Он послушал меня и что-то отметил в истории болезни. Он повторил с ласковым выражением:
— Всё будет в порядке.
Но он дал мне полугодовой отпуск, а я знал, в каких случаях медкомиссия давала подобное заключение строевому командиру в 1942 году.
Кажется, у меня был неважный вид, когда я вернулся в госпиталь, потому что мой сосед-армеец, без ног, но такой полный и румяный, что всегда было странно, когда его на носилках приносили из ванны, оторвался от книги, взглянул на меня и ничего не спросил. Потом не выдержал и всё-таки спросил:
— Ну как?
И я почему-то сказал ему, что мне дали инвалидность, хотя в заключении вовсе не было этого слова. Принесли обед, я машинально съел его и ушёл, хотя мне очень хотелось лечь и сунуть голову под подушку. Да, в заключении не было этого слова, и нечего было повторять и повторять его, каждый раз точно ныряя с головой в тёмную, илистую болотную воду!
Может быть, нужно было убеждать их — эту старую ведьму с её костяшками, сыгравшую на моих рёбрах нечто вроде похоронного марша? Этого толстяка, который и промолчал и сказал о том, что я не буду больше летать? Может быть, я должен был потребовать, чтобы меня направили в гарнизонную комиссию?
Я шёл по улице-аллее, круто спускавшейся к Каме, и свистел — не очень громко, чтобы не остановить внимания прохожих. На стене лучшего в городе здания авиашколы я в тысячный раз прочёл надпись на мраморной доске: «Здесь учился Попов, изобретатель радио, гениальный русский учёный».

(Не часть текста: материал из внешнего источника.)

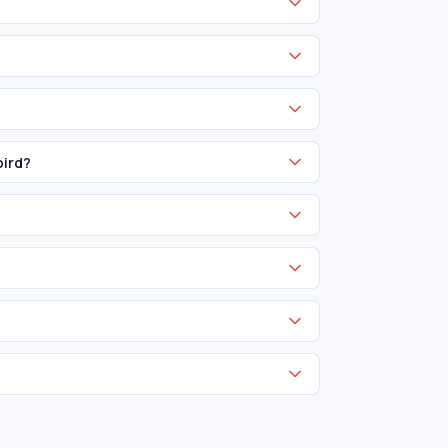
bird?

Прихрамывая, я поднялся на высокий берег, и мутноватая, ещё весенняя, с жёлто-серым отливом Кама открылась передо мной с её пристанями и пароходами, тянущими огромные баржи, свистками и голосами людей, далеко разносящимися над широкой, просторной водой…

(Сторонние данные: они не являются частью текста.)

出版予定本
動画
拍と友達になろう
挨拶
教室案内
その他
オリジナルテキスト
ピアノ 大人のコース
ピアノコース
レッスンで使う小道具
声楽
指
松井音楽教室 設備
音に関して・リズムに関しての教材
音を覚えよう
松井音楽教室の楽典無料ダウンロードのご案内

«Жаль, что вы не можете прямо из М-ова лететь в Ленинград. Я бы могла вас устроить».
Что ж, теперь всё в порядке. Садись и лети! И не нужно никаких разрешений. Из кабины ты перешёл в помещение для пассажиров. Кресло удобное, откинулся и лежи, отдыхай!
Наверно, я сказал это вслух, потому что стоявшие на берегу «ремесленники» в больших, не по росту, курточках и фуражках засмеялись и немного прошли за, мной. И мне вспомнилось, как после Испании мы с Катей поехали в Энск и как мальчики в Энске ходили за мной и всё делали совершенно так же, как я. Я остановился, чтобы купить в ларьке папирос, и они остановились и купили те же папиросы, что я. Мне захотелось купаться. Катя осталась в Соборном саду, а я спустился к Тихой, разделся и бросился в воду. И они разделись немного поодаль и бросились в воду, совершенно так же, как я. Ещё бы: лётчик, который дрался в Испании и вернулся с орденом Красного Знамени на груди! А теперь?
Пальцы у меня немного дрожали, но я всё-таки свернул папиросу, закурил и некоторое время неподвижно стоял на берегу, глядя на всю эту незнакомую, разнообразную жизнь большой реки. Прошёл серый пассажирский пароход. Я прочитал название «Ляпидевский» и подумал: «А вот ты не стал Ляпидевским». Потом прошёл ещё один такой же небольшой пароход. Я прочёл название «Каманин» и подумал: «И Каманиным, брат, тоже!» Вдалеке у пристани стоял «Мазурук», и я невольно улыбнулся, подумав, что мне придётся до поздней ночи укорять себя, если окажется, что в Камском пароходстве все суда названы фамилиями знаменитых лётчиков, да ещё моих хороших знакомых.